WHAT YOU NEED TO DO
Find the line with "pinky dip: (46, 310)" in the entries below, then reproduce it and every line after it down to and including the line with "index dip: (226, 194)", exactly.

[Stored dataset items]
--
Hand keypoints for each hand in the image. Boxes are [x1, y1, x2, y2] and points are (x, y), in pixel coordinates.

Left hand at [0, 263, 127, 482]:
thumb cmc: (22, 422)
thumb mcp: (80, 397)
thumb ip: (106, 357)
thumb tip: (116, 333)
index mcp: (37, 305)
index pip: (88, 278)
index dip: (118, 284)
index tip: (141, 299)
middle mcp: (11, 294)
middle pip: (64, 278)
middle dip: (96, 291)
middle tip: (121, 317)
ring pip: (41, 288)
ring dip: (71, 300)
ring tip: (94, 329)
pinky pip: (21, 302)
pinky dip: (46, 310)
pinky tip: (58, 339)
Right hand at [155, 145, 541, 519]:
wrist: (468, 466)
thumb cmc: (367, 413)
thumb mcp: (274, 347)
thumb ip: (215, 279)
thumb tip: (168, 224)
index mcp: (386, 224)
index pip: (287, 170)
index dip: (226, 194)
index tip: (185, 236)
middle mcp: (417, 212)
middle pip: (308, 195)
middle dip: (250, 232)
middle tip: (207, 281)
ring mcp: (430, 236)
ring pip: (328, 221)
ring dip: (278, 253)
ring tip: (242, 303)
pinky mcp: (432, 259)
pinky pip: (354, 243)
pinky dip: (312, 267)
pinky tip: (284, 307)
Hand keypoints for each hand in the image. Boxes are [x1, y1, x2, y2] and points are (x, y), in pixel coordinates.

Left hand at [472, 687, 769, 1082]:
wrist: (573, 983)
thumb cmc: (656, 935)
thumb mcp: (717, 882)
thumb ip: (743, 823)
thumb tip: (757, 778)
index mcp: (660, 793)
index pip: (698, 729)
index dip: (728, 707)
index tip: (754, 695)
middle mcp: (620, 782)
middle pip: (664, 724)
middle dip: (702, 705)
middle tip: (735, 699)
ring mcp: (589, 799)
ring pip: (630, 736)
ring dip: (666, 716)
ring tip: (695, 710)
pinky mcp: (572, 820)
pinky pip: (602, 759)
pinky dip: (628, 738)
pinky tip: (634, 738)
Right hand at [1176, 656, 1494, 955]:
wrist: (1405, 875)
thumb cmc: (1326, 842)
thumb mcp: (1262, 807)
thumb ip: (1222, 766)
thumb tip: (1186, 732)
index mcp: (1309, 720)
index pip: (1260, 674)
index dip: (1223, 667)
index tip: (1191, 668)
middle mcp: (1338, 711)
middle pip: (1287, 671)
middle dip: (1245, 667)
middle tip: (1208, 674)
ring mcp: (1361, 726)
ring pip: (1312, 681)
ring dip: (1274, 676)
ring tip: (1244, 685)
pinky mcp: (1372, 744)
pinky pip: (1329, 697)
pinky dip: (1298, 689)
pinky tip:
--
PROBLEM SOLUTION
pinky dip: (46, 310)
pinky tip: (58, 339)
Right hand at [155, 145, 541, 519]:
wrist: (468, 466)
thumb cmc: (367, 413)
thumb mcp: (274, 347)
thumb ip: (215, 279)
thumb tip: (168, 224)
index mcp: (386, 224)
index pip: (287, 170)
index dip: (226, 194)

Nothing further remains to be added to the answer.